HOUSTON - The 2017 solar eclipse is an event you won’t want to miss.
It’s an opportunity not only to see an eclipse on U.S. soil, but also a rare chance for scientists, especially those over at NASA, to learn more about our space, specifically the brightest star in our sky: the sun.
While the rest of the world watches from down below, four lucky men will get the chance of a lifetime to soar above and alongside the solar eclipse.
“Kind of get one of the better views I think in the world of this special event," said Cary Klemm, NASA Sensor Equipment Operator.
“The two planes will be both along the eclipse path, one in front of the other. Separated by about 70 miles, that’s about the width of the shadow," said Amir Caspi, the scientist behind the project.
Their only job is to capture the sun’s corona.
“Why the corona gets so hot?” Caspi said.
No, not the beverage, but the outer edge of the sun.
“The sun's outer atmosphere is millions of degrees, compared to the visible surface underneath which is called the photosphere, which is only a few thousand degrees, and we don’t really know why it gets so hot," Caspi said.
The NASA pilots and engineers will be taking high speed images of the corona through telescopes in the noses of the jets.
One of the best parts of the entire mission is the jets were first built to be B-57B Bombers.Twenty-one of them were converted to be reconnaissance planes and study weather.
There’s only three left today that are still actively flying. Two of them will be finding the secrets to the sun.
“We’re looking for waves going up against the solar surface and down away from the solar surface," Caspi said.
The entire flight will be about five hours. Scientists hope they’ll help answer age-old questions.

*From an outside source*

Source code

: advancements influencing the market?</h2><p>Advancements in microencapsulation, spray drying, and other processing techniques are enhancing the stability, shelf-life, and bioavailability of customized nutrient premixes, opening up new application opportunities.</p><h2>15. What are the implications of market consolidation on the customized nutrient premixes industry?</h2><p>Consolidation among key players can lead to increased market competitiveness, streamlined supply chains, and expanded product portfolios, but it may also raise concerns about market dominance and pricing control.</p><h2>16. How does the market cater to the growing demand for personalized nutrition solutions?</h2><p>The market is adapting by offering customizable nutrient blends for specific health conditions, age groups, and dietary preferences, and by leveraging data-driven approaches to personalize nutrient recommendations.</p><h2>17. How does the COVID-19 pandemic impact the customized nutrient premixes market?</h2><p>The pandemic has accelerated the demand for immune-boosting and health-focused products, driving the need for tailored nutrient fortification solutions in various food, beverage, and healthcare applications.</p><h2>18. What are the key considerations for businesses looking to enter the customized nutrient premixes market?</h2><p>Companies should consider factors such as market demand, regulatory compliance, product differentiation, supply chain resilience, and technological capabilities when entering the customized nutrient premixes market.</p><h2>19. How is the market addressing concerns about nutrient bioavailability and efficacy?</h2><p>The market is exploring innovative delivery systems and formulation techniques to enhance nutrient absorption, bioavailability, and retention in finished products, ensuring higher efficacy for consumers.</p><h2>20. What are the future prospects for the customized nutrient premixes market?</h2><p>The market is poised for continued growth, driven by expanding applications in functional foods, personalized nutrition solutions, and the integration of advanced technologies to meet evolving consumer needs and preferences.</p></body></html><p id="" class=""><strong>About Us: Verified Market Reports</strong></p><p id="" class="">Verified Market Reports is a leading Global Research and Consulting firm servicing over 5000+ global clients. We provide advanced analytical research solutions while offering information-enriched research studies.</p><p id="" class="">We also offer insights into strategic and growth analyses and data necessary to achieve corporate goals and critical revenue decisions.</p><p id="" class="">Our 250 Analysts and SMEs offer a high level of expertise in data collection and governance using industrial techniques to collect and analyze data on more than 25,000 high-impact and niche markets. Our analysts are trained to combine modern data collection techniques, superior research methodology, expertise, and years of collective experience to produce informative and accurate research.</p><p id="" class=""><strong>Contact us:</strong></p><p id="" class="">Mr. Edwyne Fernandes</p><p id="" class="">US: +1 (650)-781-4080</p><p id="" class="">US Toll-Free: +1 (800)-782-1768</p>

“Better understanding the corona is the first step to being able to predict and understand these space weather hazards that can pose a risk to us here on earth," Caspi said.
Caspi said he won’t actually get to see it from the sky, but Klemm will.
“I'm the sensor equipment operator," Klemm said.
He’ll be in the back seat, focusing the camera.
Klemm knows he’s getting the best seat in the house, and also knows they’ll probably be the most important pictures he’ll ever take.
“I'm sure we’ll be anxious and excited and probably just thrilled to see it," Klemm said.
While in air, NASA crews will also be doing what they’re calling bonus science. While the cameras aren’t focused on the eclipse, they’ll be looking at Mercury, trying to get the first ever heat map of the planet.